Cette première partie de l’histoire d’Israël pointe vers une autre rédemption que celle de l’esclavage de l’Égypte, vers le sacrifice d’un agneau plus parfait, vers une habitation de Dieu en Esprit plus réelle que celle du tabernacle. La conquête du pays, de Josué à Samuel, montre un achèvement dans le roi David. Il devient l’oint de Dieu, le messie. Les Psaumes développent ce thème mais laissent transparaitre un Messie beaucoup plus glorieux, dont le règne ne cessera jamais (Ps 2 ; 45 ; 72).
Les prophètes, par leur insistance sur la Nouvelle Alliance, ou la venue du « Jour du Seigneur » ou de son « Règne » annoncent l’ère nouvelle que le messie ouvre. Pierre ne s’est pas trompé en affirmant que le Jour du Seigneur était arrivé (Ac 2.17- 20), même si, la pleine mesure du Royaume, ou du Jour de l’Éternel, se manifestera lors du retour de Jésus.
Conclusion
En résumé, le sens de l’A.T. est dévoilé par l’étude du N.T. et la lecture du N.T. est enrichie par celle de l’A.T. Il nous faudra investir du temps pour nous familiariser avec les personnages et les enseignements de l’ensemble de la Bible et en tirer des enseignements et applications pour nous-mêmes. Éclairés par l’Esprit, nous pourrons plus facilement transposer les textes de l’A.T. et en découvrir un sens plus profond, celui de la grandeur de Dieu révélé en Jésus-Christ et la puissance de son salut.

Entrées de données enregistrées:

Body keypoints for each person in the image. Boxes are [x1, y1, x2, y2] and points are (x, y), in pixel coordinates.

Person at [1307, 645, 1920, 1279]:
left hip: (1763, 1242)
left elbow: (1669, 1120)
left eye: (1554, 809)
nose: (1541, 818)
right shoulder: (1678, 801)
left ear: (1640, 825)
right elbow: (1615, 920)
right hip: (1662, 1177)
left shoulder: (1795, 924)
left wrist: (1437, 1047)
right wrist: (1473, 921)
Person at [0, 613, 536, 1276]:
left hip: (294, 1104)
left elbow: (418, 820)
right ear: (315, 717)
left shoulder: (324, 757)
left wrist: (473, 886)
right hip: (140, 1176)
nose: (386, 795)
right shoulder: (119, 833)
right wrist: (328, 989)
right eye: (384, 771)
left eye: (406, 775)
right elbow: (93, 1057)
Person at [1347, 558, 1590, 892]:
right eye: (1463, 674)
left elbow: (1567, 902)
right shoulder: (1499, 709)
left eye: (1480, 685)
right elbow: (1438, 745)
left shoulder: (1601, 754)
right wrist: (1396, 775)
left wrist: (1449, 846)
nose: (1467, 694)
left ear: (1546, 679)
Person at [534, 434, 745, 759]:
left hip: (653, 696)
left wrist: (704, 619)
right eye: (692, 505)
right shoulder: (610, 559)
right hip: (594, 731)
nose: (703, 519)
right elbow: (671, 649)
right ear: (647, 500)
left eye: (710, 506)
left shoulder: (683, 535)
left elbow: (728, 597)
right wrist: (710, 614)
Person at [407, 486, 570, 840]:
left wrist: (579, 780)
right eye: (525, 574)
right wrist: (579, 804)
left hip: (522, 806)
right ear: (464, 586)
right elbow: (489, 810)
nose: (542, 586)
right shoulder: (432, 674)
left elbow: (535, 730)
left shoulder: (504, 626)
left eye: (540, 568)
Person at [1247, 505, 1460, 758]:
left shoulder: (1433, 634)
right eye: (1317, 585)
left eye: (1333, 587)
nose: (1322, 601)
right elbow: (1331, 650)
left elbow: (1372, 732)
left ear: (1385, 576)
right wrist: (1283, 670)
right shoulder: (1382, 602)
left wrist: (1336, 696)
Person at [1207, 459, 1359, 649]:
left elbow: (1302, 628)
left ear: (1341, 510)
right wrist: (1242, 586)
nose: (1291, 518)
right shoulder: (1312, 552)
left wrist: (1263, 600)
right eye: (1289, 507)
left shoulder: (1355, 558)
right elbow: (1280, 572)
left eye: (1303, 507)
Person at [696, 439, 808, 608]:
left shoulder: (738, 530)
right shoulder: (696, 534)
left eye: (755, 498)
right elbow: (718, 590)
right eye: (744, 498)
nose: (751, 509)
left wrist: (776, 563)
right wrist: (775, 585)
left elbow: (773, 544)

— Votre consigne —
Traduisez en anglais cette phrase de l'extrait sur l'histoire d'Israël : « La conquête du pays, de Josué à Samuel, montre un achèvement dans le roi David. »

— Corrigé —
The conquest of the land, from Joshua to Samuel, shows a culmination in King David.